The RSPB is calling for all political parties to commit to the introduction of licencing for driven grouse shooting.


Further Reading

6431.8510.8270.Time For Change Report 2023.pdf

  • "Putting on record" the ecological impact of various management regimes, using standarised assessment tools and protocols, is what already happens in the many studies that make up the scientific literature. A 2016 review by Thompson et al provides a fair summary (easily accessed by a google search). They conclude that there are a few criteria by which moorland management for driven grouse shooting has a potential benefits, but that in prctice, these are usually outweighed by the negative impacts.

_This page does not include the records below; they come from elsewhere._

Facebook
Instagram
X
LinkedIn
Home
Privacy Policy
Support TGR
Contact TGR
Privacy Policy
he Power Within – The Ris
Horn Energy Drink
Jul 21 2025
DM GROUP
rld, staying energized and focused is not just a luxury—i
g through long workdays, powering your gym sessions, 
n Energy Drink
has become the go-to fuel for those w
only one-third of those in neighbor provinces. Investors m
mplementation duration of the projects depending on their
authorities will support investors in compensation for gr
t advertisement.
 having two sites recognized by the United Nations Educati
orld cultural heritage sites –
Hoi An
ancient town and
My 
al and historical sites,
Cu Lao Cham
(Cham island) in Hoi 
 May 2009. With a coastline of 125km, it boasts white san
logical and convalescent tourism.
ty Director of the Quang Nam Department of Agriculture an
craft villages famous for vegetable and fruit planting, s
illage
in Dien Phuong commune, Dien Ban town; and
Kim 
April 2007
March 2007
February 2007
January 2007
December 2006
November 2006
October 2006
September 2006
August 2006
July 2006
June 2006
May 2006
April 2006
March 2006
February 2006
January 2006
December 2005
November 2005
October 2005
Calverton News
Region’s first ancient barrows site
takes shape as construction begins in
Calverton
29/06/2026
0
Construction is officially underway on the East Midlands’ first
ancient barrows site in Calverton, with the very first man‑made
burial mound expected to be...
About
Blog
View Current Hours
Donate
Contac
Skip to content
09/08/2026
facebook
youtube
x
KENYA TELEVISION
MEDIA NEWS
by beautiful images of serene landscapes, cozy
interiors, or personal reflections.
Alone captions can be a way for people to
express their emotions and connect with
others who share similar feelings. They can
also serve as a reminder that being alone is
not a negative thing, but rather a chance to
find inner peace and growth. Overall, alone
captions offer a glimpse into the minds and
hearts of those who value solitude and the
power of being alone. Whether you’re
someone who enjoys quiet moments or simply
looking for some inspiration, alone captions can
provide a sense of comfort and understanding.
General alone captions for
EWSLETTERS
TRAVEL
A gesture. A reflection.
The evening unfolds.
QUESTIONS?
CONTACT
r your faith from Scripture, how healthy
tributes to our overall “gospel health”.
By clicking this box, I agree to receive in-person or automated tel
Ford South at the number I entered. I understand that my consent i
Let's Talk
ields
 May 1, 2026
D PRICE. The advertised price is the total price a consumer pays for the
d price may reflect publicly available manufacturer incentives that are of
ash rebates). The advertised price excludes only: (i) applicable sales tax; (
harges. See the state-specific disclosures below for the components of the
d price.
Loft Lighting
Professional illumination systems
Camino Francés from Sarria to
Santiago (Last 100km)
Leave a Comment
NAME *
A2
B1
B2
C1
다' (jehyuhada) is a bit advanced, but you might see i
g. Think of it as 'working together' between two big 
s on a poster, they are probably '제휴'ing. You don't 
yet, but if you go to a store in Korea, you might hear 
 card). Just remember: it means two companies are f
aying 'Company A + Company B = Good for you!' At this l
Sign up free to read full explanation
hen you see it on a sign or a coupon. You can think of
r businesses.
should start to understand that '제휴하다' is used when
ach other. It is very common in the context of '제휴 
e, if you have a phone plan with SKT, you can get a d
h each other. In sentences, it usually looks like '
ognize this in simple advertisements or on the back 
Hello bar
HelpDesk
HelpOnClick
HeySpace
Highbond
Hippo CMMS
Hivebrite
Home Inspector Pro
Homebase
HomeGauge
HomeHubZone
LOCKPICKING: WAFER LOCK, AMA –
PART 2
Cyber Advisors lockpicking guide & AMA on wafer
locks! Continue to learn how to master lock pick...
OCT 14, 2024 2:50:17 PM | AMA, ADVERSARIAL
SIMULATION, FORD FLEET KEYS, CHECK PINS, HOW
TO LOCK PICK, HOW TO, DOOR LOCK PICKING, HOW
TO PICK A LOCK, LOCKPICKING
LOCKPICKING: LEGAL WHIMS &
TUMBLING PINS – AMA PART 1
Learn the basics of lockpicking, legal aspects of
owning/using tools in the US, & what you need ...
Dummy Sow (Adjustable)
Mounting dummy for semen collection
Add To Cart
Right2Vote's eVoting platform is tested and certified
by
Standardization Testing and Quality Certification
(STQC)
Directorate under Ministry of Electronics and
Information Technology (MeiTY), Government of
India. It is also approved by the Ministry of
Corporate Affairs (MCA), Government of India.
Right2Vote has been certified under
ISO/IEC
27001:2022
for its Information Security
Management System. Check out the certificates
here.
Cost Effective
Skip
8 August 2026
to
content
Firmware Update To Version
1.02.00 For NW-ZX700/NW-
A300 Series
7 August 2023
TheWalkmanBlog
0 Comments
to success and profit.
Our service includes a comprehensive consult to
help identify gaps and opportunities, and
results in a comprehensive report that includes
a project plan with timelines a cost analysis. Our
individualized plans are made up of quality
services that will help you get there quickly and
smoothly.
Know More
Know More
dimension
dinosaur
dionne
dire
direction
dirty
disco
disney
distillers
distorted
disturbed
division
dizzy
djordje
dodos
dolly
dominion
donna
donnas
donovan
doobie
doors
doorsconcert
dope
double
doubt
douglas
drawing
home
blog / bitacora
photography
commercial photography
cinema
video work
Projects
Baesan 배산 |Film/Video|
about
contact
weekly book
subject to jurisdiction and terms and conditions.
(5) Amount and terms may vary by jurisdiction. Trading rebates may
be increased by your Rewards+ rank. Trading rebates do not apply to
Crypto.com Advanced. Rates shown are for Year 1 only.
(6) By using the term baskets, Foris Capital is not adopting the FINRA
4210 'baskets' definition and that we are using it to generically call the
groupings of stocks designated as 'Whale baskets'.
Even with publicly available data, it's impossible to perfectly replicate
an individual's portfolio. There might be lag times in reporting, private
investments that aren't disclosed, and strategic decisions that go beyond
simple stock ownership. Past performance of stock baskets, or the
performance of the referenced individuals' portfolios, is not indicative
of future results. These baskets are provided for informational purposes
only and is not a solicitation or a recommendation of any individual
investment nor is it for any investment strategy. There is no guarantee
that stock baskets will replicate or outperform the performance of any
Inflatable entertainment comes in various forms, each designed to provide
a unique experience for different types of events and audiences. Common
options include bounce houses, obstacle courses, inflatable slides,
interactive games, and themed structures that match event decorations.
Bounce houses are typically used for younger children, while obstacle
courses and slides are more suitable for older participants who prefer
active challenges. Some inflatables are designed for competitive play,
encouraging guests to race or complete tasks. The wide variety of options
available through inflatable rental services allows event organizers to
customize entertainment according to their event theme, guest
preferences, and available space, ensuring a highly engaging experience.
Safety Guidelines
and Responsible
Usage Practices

  • This is not a sustainable or ethical "sport", intensively reared livestock can contribute to avian diseases spreading into the wild population and visa versa. The grouse are confined to tiny cramped cages until release into an environment they are not acclimated to, makes for easy flushing out and shooting. Raptor persecution has continued to be a major issue in and around these shooting estates. Flooding has been proven to be more prevalent in areas surrounding managed land used for driven grouse shooting. The birds are often left in huge rotting piles of discarded corpses after shooting events, given the amount of feed required to raise a grouse to maturity, this is not sustainable, even if the meat was utilised, it is still unsustainable. I am disappointed that the RSPB is not supporting an outright ban, if we are supporting licensed shooting of any breed of bird then the whole Charity seems a little farcical.

  • There's little doubt that licensing would be a step forward, but a tiny one. At this time of a crisis in climate and nature, the RSPB needs to be bolder. The shooting industry has repeatedly shown itself to be unwilling or incapable - or both - of self regulation

    ,Example are myriad - the failure of the industry to eliminate the use of toxic lead shot; the continued persecution of raptors (especially Hen Harriers) on shooting estates, the continued burning of damp peat moor that is vital both for biodiversity and carbon capture and storage. "Walk up" shooting whould maintain the employment shooters claim is provided and a ban might also get communities to rethink the best use of land - including the jobs that could be generated by local management schemes that do not involve environmentally disastrous practices like peat burning, mass release of captive-bred gamebirds and raptor persecution.

    The RSPB should recognise that it is there to serve the best interests of nature and birds. And that its own membership is not interested in the Victorian/Edwardian dystopia of the driven shooting estate.

  • The RSPB should be asking for a complete abolition of Grouse Shooting. Shooting birds is a throwback to Dickensian / Victorian Britain. 
    We should re- wild these desolate moorlands not repeatedly burn them and kill every other living animal that lives with grouse! 

  • The RSPB should be asking for a total ban of grouse shooting. 

    Any shooting of birds is a throwback to the Victorian - Charles Dickens era. We need to re- wild these desolate moorlands.